Vivek Gupta, a Fulton Schools assistant professor of computer science and engineering and head of ASU’s Complex Data Analysis and Reasoning Lab, or CoRAL, where Ahuja conducted his research, sees the work as part of a broader shift in AI.
“Naman’s work really captures what we’re trying to do in CoRAL. We’re focused on complex structured data, especially how to generate it and evaluate it correctly, so we can build AI systems people can trust in real-world settings,” Gupta says. “He’s been very thoughtful about both the methods and how to evaluate them, and the IBM fellowship is well-deserved.”
Turning the tables on the future
For Ahuja, the path to that work began in Hyderabad, India, where he completed his undergraduate degree in computer science before coming to ASU in 2024. His focus has consistently been on turning research into something usable beyond the lab.
At ASU, he served as a teaching assistant for a graduate-level natural language processing course, delivered a guest lecture on neural networks, and presented his research at an international conference in Vienna. Along the way, he credits Gupta’s mentorship with helping him navigate the inevitable setbacks of research.
“Dr. Gupta has helped guide me through all the different tough aspects, which is important when experiments don’t pan out the way you think,” Ahuja says.
Outside the lab, Ahuja tries to stay balanced. He plays basketball regularly, explores new music, and unwinds by watching stand-up comedy in both Hindi and English.
As he prepares to graduate, Ahuja is already stepping into the next phase of his career, having accepted a full-time role at Amazon in Seattle, where he will continue working on large-scale systems.

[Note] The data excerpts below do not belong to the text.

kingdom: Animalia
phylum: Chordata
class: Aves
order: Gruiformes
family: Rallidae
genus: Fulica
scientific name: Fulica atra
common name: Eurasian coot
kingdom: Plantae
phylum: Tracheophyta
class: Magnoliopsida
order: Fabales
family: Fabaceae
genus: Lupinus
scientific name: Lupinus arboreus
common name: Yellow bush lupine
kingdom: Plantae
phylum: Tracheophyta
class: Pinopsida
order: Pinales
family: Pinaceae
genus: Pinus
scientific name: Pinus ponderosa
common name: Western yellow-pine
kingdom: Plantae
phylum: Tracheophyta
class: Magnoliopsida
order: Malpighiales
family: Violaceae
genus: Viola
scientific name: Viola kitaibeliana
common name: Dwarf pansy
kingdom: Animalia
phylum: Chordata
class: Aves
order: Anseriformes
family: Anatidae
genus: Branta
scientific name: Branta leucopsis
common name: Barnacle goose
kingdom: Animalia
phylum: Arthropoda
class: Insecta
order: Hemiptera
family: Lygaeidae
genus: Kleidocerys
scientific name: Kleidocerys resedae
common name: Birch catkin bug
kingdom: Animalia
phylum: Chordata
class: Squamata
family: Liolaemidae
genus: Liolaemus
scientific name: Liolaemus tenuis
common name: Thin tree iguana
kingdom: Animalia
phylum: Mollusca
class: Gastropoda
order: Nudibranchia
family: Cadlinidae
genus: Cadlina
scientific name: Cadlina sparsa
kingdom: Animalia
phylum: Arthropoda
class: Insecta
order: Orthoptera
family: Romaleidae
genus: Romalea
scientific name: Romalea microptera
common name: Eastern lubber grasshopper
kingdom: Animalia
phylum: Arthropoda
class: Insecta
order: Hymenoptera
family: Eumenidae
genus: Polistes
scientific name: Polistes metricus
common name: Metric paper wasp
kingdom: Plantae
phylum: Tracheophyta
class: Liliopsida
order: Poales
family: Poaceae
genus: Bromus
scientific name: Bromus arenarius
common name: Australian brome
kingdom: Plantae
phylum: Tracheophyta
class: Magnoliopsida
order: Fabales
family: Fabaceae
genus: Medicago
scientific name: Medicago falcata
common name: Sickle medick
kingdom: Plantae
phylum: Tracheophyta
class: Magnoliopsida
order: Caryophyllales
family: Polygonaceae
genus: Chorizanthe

“I’m interested in working on the core systems, how these models are actually built and how they can be used to solve real-world problems,” Ahuja says.
The move aligns closely with his long-standing interest in applying research to industry challenges. And while his immediate future is now set, the broader problem he’s focused on isn’t going away. The world is producing more text than ever, and the need to turn that text into usable knowledge is only growing.
For now, that still often means someone, somewhere, building a table by hand. Ahuja’s work suggests they don’t have to.